February was a very dry and hot month; this is somewhat unusual as we normally receive a few showers throughout the month. Towards the end of the month we did receive a couple of afternoon thunderstorms to relieve us from the heat.
The majority of resident species have moved out west to the short grass plains around Sabora, so these areas have been a main focus for our guides due to the high concentration of animals.
Lions: A total of 123 sightings seen this month.
The Butamtam Pride has had the arrival of three new cubs which are being seen along Chui Drainage. This area continues to a popular denning site for the females as it provides them with some great cover as well as plenty of water in the area.
The pride has been seen taking several buffaloes throughout the month which is somewhat unusual for our lions as they tend to prey on zebra, topi and wildebeest. The reason for this is that the majority of our resident plains game has moved out west leaving little for them to prey on in the central region, thus forcing them to take on buffalo as a food source, and doing so successfully.
The Nyasarori Pride has also had three new cubs, which were seen for the first time this month. They were estimated to be two to three weeks old, so the area was zoned as “no-go” to give the cubs the best chance of survival. We will start viewing them once they reach about three months.
The West Pride is moving along the Raho drainage, between Sabora and Balanities camps. With the abundance of plains game in the area, they do not have to move far for food.
Cheetah: What a great month for cheetah sightings! We had a total of 46 sightings.
Towards the beginning of the month Jimmy and his guests came across a female and her three tiny cubs, that were only about two weeks old. Again the area was zoned to allow them the best chance of making it. Then in the last week of the month we came across them again, all still looking cute and cuddly but still too young to view, but I did manage to get these shots of them.
During this time another of our guides, Francis, came across another female with two cubs of a similar age. It is so wonderful to see that the cheetah population is in such a great state at the moment.
Several different males have been seen across the concession, which have also been seen hunting and making kills numerous times. Their main prey species has been Thompson’s gazelles. On two occasions they were seen taking young warthogs.

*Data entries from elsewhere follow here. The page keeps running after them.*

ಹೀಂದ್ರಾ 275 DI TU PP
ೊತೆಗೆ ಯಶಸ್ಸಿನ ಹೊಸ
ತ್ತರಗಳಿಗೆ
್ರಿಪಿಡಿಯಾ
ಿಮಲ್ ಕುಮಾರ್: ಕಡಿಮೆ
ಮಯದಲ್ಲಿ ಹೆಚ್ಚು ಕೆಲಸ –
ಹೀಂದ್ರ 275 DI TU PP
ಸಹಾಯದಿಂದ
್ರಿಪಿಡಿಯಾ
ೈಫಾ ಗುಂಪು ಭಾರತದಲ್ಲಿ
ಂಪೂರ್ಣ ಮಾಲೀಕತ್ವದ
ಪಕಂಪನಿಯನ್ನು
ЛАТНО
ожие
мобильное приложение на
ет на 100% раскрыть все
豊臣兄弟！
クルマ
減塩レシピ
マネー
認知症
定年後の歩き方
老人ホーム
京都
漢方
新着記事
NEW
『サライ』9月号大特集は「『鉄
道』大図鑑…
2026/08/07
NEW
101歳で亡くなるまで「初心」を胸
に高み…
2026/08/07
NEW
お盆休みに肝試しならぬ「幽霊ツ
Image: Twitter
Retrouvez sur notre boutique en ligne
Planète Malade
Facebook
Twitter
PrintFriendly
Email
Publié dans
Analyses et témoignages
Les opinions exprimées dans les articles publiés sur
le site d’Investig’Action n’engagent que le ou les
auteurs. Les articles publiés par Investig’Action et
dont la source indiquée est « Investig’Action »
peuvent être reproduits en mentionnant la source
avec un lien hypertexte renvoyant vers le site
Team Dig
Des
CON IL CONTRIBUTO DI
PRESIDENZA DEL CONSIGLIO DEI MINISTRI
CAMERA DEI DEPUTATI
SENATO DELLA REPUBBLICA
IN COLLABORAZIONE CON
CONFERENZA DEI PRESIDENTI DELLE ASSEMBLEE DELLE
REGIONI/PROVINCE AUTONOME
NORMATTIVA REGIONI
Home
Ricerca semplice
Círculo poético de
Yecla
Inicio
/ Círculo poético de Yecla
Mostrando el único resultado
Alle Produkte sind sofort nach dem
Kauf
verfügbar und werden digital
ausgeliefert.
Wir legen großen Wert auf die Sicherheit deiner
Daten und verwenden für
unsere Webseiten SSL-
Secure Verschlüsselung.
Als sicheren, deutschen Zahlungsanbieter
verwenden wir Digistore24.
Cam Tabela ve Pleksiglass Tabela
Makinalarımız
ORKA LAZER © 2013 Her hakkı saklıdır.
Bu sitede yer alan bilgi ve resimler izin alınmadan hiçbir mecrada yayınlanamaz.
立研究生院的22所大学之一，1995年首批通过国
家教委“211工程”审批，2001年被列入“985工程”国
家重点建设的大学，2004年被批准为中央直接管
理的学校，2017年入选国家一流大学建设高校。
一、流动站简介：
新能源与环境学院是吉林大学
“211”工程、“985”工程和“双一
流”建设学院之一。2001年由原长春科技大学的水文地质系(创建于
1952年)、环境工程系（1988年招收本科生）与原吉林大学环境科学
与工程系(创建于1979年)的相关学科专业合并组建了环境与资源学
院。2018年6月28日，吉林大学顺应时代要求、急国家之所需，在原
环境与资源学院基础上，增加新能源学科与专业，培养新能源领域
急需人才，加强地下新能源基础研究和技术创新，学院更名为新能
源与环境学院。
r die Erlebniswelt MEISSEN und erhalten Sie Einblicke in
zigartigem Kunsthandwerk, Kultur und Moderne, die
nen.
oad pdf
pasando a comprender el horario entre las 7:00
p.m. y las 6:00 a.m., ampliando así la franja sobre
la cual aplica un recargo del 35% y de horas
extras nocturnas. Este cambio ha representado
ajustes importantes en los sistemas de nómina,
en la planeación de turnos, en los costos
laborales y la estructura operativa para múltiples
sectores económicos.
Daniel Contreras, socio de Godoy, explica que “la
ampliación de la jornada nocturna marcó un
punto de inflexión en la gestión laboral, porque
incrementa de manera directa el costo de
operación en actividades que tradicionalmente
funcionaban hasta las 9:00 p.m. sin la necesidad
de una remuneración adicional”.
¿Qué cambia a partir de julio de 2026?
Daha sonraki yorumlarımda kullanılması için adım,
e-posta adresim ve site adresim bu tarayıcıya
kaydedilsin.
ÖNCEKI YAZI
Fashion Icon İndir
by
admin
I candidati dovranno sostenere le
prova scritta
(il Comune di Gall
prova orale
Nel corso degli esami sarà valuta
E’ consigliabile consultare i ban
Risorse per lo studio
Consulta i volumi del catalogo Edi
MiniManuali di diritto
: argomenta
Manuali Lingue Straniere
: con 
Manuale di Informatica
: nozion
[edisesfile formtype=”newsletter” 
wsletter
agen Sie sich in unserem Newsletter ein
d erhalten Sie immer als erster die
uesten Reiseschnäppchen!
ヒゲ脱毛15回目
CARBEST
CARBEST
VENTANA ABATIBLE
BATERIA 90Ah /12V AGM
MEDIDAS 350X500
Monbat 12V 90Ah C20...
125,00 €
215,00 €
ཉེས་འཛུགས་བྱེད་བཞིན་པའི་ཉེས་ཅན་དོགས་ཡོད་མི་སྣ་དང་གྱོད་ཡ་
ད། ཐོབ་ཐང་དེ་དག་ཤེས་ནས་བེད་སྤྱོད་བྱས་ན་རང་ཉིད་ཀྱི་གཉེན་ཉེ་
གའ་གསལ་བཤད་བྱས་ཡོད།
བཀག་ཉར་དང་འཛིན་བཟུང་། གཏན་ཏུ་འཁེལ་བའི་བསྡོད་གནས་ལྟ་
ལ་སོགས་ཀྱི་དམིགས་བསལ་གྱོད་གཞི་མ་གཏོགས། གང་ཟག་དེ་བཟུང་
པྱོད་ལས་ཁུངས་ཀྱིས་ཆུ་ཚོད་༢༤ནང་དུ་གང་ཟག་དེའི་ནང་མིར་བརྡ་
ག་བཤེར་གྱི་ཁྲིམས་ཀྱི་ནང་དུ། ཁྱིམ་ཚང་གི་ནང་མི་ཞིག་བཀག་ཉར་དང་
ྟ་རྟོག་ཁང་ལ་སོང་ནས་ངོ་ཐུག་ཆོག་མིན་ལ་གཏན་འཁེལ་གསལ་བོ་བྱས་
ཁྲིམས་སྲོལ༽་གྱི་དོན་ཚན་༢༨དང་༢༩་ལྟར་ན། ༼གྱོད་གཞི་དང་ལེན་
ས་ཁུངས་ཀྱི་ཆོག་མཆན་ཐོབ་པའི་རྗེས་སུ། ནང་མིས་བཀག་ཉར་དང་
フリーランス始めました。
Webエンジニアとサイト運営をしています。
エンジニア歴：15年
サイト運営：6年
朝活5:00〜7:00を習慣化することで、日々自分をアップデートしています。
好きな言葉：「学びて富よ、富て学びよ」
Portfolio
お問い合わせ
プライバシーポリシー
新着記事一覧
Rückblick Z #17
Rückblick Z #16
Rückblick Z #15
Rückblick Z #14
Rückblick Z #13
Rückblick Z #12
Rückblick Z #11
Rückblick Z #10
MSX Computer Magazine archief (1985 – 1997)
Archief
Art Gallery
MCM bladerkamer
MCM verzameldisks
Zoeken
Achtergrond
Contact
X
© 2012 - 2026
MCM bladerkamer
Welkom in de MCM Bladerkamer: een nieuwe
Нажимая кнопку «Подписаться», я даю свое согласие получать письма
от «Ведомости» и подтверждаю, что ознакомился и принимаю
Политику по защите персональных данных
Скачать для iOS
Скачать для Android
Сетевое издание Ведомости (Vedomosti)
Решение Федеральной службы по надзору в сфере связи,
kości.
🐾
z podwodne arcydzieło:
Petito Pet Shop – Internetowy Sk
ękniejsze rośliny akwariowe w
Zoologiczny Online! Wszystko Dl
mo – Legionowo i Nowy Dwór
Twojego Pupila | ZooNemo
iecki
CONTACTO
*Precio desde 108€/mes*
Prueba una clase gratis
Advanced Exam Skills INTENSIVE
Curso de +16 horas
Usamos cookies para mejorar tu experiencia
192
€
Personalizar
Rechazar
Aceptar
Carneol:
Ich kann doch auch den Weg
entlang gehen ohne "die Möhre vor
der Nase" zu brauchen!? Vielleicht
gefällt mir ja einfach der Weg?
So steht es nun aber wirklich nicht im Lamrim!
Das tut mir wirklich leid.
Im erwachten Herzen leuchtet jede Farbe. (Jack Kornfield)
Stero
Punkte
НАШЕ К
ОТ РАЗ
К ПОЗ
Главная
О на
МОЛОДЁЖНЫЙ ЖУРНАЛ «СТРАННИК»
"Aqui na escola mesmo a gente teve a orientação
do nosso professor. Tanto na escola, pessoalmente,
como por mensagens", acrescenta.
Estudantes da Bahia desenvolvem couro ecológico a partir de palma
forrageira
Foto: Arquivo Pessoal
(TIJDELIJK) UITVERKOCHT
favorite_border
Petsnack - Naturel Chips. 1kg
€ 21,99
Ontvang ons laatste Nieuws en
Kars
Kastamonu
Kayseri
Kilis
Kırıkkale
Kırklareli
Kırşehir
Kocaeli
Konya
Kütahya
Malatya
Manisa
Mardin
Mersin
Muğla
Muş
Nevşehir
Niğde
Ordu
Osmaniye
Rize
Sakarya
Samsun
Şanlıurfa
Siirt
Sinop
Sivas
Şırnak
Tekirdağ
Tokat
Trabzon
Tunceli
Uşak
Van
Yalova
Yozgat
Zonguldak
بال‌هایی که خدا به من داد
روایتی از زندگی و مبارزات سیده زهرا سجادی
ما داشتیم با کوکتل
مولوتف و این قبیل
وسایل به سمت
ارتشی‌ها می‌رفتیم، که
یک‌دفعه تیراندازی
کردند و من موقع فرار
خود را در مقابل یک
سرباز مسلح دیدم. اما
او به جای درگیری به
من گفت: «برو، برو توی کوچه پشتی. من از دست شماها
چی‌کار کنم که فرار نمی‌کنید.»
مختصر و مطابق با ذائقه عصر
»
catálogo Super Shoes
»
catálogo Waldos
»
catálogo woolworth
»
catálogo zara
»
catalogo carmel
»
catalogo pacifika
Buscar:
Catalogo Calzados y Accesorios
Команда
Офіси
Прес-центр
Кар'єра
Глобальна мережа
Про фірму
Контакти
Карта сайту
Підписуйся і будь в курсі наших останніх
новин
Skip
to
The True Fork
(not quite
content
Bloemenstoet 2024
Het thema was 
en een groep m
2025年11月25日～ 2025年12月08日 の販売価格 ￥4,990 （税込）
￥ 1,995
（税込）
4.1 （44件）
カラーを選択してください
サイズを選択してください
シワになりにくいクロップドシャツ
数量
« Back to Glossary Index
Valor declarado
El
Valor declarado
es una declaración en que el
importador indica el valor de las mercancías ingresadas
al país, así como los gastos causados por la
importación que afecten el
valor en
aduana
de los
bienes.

Leopards: The Mkombre female and her youngster are still the stars of our leopard show. They are seen almost daily, and provide such memorable moments for many of our safari guests.
They are spending more and more time apart, and we feel it will not be long before they go on their own ways permanently.
Tulia and her cubs continue to been seen. The area they cover is well wooded so spotting them can be quite challenging.
The young male pictured above left is looking strong and healthy. Our resident males are seen but due to the area they cover it makes it quite difficult to locate them
Elephants: The majority of breeding herds have moved onto the Grumeti River area for permanent water but, with us receiving some rain late in the month, they have been seen more increasingly away from the river.